AMARILLO, Texas (AP) — A federal judge on Thursday temporarily barred the Biden administration from ending a Trump-era policy that required asylum seekers to wait in Mexico for hearings in U.S. immigration court.
U.S. District Judge Matthew Kacsmaryk of Texas suspended the settlement pending resolution of legal disputes in Texas and Missouri, but did not order the reinstatement of the policy. The impact on the program was not immediately clear.
“It is common sense policy to stop people from entering our country illegally,” Texas Gov. Greg Abbott tweeted after the ruling. “Texas wins again, for now.”
The decision comes as El Paso, Texas and other border cities face a daily influx of migrants that could increase if separate asylum restrictions enacted under President Donald Trump end next week as planned.
Thursday’s ruling could prove to be a temporary setback for the Biden administration, which can appeal.
The Department of Homeland Security said in a statement that it disagrees with the ruling and is considering next steps. He said it was within the government’s power to end the policy.
Under Trump, about 70,000 asylum seekers have been forced to wait in Mexico for US hearings under the policy introduced in January 2019. President Joe Biden – who said it “goes against everything we stand for as a nation of immigrants” – suspended the policy regarding his first day of office.
This triggered a long and winding legal and administrative process.
Kacsmaryk, a Trump appointee in Amarillo, ordered the policy reinstated in 2021. The Biden administration complied with the order after agreeing to changes and additions requested by Mexico. But he did not apply the policy widely, and only a few thousand people were sent back to wait in Mexico.
The US Supreme Court ruled 5-4 in June that Biden has the ability to end what are technically known as migrant protection protocols. But it brought back a key question for Kacsmaryk: whether the administration’s action was “arbitrary and capricious” and therefore violated federal regulatory law.
In his 35-page ruling, the judge said it was likely a memo from October 2021 that was the administration’s latest effort to end the policy’s termination appeared to violate the law.
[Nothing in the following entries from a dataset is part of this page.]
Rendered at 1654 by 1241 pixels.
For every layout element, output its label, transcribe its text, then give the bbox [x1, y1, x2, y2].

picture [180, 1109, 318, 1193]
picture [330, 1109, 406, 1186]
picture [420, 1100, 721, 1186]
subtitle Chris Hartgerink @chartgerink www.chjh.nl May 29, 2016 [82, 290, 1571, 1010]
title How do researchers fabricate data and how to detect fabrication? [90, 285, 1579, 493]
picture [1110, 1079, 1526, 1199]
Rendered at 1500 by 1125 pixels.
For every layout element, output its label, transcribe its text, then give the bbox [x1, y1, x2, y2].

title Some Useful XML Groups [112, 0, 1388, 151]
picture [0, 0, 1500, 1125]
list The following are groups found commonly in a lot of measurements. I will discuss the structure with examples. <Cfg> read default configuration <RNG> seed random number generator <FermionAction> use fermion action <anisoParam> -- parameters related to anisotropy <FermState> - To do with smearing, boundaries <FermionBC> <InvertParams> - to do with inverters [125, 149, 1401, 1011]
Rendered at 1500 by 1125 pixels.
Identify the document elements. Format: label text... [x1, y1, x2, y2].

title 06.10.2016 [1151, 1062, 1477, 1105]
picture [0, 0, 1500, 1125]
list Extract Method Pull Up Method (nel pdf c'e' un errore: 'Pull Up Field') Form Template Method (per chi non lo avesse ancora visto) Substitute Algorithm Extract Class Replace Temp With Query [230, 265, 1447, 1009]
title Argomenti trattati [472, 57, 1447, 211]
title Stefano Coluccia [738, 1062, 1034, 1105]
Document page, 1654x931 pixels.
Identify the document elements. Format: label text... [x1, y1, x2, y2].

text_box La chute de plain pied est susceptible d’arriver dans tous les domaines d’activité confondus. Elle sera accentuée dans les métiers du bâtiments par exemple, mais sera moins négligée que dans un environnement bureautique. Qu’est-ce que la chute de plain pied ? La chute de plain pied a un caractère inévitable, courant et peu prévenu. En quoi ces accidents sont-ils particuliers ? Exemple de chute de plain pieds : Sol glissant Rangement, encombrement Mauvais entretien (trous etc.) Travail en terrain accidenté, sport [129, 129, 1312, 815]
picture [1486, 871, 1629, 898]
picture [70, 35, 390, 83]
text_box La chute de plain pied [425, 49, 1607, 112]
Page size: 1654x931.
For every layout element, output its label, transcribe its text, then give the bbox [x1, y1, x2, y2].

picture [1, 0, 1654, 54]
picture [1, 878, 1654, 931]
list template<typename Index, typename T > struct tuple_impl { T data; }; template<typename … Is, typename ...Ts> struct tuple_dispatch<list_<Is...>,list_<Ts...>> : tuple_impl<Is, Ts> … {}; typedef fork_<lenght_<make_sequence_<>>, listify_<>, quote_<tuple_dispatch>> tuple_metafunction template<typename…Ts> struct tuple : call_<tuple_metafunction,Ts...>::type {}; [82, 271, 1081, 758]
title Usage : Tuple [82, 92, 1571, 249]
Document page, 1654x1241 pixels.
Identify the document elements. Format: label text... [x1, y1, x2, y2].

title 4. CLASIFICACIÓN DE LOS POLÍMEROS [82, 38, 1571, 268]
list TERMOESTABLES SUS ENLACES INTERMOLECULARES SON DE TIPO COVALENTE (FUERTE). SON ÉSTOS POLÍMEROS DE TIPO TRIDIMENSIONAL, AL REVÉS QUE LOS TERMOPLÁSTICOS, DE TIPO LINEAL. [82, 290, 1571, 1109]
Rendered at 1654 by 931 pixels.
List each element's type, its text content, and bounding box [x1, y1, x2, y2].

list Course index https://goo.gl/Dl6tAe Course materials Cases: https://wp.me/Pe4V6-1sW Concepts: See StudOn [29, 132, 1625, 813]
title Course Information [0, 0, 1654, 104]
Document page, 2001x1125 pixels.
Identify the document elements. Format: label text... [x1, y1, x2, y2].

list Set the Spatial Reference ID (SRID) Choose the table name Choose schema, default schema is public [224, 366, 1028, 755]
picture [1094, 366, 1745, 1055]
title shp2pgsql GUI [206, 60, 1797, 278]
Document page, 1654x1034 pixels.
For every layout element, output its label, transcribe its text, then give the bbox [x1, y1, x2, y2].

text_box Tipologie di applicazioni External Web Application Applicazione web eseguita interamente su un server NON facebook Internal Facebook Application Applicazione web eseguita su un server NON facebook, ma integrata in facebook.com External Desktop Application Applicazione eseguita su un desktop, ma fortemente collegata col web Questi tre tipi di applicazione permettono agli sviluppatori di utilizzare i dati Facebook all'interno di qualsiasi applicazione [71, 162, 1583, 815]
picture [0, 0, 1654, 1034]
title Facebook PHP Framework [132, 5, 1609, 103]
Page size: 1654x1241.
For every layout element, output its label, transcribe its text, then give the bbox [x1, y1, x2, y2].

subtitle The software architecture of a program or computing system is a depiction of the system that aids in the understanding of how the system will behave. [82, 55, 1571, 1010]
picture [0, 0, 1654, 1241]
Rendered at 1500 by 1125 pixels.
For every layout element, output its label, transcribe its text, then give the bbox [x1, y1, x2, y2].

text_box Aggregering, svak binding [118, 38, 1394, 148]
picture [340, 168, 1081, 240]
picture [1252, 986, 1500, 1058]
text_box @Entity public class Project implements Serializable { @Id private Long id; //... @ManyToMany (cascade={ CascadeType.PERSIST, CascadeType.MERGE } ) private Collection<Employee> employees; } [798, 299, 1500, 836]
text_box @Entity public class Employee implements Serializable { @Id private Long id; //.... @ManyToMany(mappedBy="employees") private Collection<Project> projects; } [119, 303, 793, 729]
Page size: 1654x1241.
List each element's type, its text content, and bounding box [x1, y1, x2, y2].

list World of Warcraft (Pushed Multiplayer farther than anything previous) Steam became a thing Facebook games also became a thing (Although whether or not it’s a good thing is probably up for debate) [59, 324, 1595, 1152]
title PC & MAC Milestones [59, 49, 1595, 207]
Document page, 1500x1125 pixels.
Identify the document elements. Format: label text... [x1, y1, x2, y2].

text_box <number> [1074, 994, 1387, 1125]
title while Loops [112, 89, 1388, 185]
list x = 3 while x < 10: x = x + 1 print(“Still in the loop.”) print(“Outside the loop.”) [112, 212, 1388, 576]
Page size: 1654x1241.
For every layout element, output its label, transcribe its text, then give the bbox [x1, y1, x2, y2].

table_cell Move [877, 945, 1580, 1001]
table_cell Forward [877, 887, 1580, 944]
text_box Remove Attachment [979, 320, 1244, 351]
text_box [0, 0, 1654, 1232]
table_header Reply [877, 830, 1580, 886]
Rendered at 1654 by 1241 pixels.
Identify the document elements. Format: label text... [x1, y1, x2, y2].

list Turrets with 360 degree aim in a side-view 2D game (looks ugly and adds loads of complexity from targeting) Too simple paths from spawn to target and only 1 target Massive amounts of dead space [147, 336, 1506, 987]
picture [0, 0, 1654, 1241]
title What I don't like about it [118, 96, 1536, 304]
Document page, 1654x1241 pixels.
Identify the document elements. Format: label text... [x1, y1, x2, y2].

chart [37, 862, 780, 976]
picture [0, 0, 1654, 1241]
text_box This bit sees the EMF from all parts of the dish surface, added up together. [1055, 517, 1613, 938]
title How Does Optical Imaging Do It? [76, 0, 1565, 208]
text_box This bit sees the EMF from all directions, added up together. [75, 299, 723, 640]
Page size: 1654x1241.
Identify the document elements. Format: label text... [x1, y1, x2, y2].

Among other things, the administration failed to consider the policy’s benefits, including reducing illegal immigration and “meritless asylum applications,” the ruling said.
Trump has made the policy a centerpiece of border enforcement, which critics have called inhumane because it has exposed migrants to extreme violence in Mexico and made access to lawyers much more difficult.
Kacsmaryk said the Biden administration’s memo mentioned the conditions migrants may face in Mexico, but not the hardships they face “when they make the perilous journey to the southern border” in the first place.